Il romanzo autobiografico Banchi di vita, uscito all’inizio di novembre per la Helicon edizioni, è il frutto di un debito di gratitudine per ciò che l’autrice, Cecilia Ricci, docente di filosofia e storia, ha appreso dai suoi alunni durante i primi anni di insegnamento. Ogni insegnante è spesso ridotto, come si spiega nel testo, “a pianificatore di programmi, di contenuti, unità, moduli, sapientemente dilazionati, snocciolati nell’arco delle lezioni e delle settimane ma ha la possibilità di accorgersi, se è onesto con quello che vive, che non c’è una tabella di marcia perfetta quando si hanno davanti le vite degli altri”.



Chi vive dentro la scuola sa bene che questa istituzione, da qualche anno, ha deciso di rifarsi il trucco, assumendo le forme di una grande officina preposta alla riprogrammazione dei cervelli, secondo i protocolli europei ricchi di fantasie metodologiche.
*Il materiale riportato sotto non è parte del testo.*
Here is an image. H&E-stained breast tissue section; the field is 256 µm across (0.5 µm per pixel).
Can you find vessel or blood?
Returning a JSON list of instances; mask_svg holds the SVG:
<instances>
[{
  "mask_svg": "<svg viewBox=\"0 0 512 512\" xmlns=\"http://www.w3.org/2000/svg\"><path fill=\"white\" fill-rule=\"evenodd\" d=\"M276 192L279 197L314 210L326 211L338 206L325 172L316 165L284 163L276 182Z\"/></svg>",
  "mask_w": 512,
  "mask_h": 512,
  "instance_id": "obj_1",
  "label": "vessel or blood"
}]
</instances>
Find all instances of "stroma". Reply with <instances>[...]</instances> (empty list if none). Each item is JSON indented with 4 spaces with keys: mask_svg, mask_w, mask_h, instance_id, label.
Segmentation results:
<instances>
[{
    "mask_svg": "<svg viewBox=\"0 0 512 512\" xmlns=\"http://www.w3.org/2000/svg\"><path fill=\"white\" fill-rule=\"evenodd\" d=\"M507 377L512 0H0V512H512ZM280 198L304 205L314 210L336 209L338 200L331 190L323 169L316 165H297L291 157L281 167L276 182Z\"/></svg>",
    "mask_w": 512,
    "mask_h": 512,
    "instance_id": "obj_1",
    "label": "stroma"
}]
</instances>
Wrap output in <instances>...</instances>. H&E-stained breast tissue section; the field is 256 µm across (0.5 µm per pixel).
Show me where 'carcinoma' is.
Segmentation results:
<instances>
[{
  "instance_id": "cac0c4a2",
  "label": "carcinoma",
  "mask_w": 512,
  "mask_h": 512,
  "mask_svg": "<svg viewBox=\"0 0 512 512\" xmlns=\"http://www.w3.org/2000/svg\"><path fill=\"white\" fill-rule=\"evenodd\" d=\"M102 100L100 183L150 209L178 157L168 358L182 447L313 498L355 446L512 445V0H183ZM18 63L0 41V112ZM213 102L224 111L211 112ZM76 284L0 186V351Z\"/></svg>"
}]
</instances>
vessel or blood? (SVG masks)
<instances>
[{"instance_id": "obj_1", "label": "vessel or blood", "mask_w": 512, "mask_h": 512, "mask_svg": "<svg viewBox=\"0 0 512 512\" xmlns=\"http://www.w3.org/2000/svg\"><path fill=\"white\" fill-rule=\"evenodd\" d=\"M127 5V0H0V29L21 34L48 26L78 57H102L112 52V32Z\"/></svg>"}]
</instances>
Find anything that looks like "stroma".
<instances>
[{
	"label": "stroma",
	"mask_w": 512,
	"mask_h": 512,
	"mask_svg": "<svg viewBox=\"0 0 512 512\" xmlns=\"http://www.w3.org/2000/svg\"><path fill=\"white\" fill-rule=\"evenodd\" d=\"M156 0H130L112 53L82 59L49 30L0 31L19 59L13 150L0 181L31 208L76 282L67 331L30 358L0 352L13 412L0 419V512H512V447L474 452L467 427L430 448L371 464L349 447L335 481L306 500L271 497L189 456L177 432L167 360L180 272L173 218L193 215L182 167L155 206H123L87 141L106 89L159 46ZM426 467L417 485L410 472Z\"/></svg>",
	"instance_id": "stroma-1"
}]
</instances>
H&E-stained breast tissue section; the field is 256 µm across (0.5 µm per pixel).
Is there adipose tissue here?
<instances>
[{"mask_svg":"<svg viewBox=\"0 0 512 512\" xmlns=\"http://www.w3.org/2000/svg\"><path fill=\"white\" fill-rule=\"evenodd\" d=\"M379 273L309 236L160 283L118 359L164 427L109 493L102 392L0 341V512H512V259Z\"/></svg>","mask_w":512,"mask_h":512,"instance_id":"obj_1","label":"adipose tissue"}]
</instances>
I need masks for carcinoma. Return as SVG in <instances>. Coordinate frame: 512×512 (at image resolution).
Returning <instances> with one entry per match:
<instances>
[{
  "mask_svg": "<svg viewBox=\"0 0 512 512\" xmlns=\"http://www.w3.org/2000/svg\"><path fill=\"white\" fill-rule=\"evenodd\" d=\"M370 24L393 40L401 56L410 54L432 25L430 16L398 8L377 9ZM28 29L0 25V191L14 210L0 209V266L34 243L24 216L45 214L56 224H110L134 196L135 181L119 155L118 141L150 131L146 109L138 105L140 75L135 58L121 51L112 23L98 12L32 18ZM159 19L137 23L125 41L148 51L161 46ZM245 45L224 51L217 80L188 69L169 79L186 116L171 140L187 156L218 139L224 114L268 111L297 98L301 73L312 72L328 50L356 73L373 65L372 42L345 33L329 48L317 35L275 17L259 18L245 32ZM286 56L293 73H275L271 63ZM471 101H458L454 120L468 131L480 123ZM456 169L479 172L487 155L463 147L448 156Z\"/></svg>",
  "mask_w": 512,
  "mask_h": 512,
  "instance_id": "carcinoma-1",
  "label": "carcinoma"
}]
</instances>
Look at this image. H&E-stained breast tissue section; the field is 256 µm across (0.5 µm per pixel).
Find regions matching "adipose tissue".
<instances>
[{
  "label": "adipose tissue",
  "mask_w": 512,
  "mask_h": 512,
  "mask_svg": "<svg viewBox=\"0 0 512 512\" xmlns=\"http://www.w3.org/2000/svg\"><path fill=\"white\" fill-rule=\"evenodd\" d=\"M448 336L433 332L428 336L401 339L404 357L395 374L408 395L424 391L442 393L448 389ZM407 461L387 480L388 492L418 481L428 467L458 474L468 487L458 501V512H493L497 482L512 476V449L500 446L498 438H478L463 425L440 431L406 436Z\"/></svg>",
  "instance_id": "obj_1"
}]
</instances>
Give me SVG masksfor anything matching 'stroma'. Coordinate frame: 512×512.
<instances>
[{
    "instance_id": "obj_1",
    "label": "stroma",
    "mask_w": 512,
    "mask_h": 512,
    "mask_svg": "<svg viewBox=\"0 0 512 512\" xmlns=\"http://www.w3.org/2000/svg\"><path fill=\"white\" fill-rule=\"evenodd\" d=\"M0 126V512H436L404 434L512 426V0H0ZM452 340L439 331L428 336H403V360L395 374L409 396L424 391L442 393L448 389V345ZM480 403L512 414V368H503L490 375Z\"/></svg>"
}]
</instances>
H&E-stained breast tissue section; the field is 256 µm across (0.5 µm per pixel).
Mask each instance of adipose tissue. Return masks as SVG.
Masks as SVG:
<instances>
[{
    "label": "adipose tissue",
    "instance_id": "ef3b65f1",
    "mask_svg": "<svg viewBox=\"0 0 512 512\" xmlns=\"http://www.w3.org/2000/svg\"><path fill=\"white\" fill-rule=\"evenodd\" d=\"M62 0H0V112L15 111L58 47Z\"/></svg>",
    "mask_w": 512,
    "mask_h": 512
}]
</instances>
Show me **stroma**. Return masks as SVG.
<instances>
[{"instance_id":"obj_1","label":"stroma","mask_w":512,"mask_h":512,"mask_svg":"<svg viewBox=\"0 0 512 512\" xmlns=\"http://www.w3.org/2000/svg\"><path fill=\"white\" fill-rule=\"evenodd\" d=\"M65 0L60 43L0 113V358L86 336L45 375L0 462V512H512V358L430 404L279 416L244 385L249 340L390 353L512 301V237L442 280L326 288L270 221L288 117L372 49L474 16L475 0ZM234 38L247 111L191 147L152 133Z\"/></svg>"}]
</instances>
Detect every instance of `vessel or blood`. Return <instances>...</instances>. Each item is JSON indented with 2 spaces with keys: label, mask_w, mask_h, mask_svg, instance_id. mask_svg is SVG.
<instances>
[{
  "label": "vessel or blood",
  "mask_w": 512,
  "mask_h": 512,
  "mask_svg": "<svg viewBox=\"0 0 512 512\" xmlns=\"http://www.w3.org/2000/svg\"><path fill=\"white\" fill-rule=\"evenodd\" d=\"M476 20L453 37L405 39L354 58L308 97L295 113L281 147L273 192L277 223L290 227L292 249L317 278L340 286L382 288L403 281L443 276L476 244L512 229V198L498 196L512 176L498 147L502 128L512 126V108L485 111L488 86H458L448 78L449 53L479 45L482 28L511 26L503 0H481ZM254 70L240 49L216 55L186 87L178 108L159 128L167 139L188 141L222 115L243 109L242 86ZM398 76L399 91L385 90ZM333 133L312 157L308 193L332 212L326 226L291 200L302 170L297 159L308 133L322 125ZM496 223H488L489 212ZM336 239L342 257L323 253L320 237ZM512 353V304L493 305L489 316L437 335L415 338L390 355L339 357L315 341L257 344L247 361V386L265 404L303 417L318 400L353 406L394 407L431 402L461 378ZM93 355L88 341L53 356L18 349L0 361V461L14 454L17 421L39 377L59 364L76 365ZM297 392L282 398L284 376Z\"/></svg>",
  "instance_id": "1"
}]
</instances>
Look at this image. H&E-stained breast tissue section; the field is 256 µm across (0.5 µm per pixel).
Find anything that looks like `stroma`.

Anche chi voglia prepararsi a un concorso docenti sa bene di doversi sottoporre a corsi di addestramento e ingurgitare un bibitone di tecniche didattiche che nulla hanno da spartire con la cultura capace di interrogare il mistero dell’umanità. Le ricette proposte dai piani alti contano “tra gli ingredienti quantità indefinite di ascolto, valorizzazione, interazione multimediale come leva per sollecitare l’interesse. Una poltiglia neutra di indicazioni che non indicano, di Linee guida che non guidano, se non verso l’omologazione di attitudini, gusti, capacità, nel grande ideal-tipo dell’unico soggetto collettivo che conti: la classe. I singolari protocolli di gestione del conflitto sorto nelle dinamiche della classe sono attenti a bandire qualsiasi forma di preferenza. E se essa invece fosse la sola arma per ridestare passione e libertà?”.



È anche per resistere al rischio di deriva spersonalizzante della scuola che l’autrice ha avvertito l’urgenza di raccontare la storia della gratitudine sorta, passo dopo passo, incontrando la meraviglia e la rivolta dei suoi studenti, maturate dentro le lezioni di filosofia. Gli interrogativi della disciplina hanno generato le loro domande e permesso alle sue di ridestarsi, consentendo alla sua umanità rattrappita e infarcita di pretese di misurarsi con l’assillante domanda che si ostinava a non guardare: “Esiste qualcosa che duri per sempre?” e “Che forma ha il Bene? Quello che riceviamo, immeritato, o quello che doniamo per guarire segretamente le nostre colpe? Che natura aveva il mio, commensurabile al dolore da cui sgorgava incessantemente insieme alle mie quotidiane rivolte?”.



La fine di uno dei tanti esami di Stato aveva portato alla coscienza che non ci sarebbe stato più spazio per lo stupore e le domande sofferte, nate dagli interrogativi filosofici e dai crimini della storia. Gli alunni avrebbero intrapreso cammini diversi, ma la giovane insegnante, anziché gioire fiduciosa, viveva il dolore dello strappo. Fu allora che interrogò quel dolore, figlio del suo bisogno innato di eternità e della promessa tradita che rintracciava in numerose esperienze della sua vita. Probabilmente, allora, pochi avrebbero indovinato il suo smarrimento, soprattutto i suoi studenti che erano soliti vederla come un generale inflessibile ed esigente dentro al recinto della classe.

Quello delineato è quindi un percorso di cambiamento dalla pretesa alla gratitudine, reso possibile dal cammino attraverso il dolore della malattia e della perdita, il bisogno di amicizia e di autenticità di rapporti veri, il dramma per la sofferenza dei ragazzi disabili e l’amore incommensurabile ricevuto da loro in dono. Tutte esperienze che nel volume hanno nomi e storie uniche e universali.

Strapparle all’anonimato è il suo modo di rendere grazie, perché “Ignoriamo quasi sempre che insegniamo per scoprire realmente quello che sapevamo in astratto. Iniziamo a farlo assistendo grati al miracolo della corrispondenza. Poi ce lo scordiamo, a poco a poco. Cominciamo a sfrecciare assenti sulla via della pianificazione cercando solo rapporti sicuri. Poi accade qualcosa, un imprevisto. Ti imbatti in qualcosa o qualcuno sperimentando di essere preferita e ti ricordi di esserlo stata da sempre. Dall’inizio della tua vita”.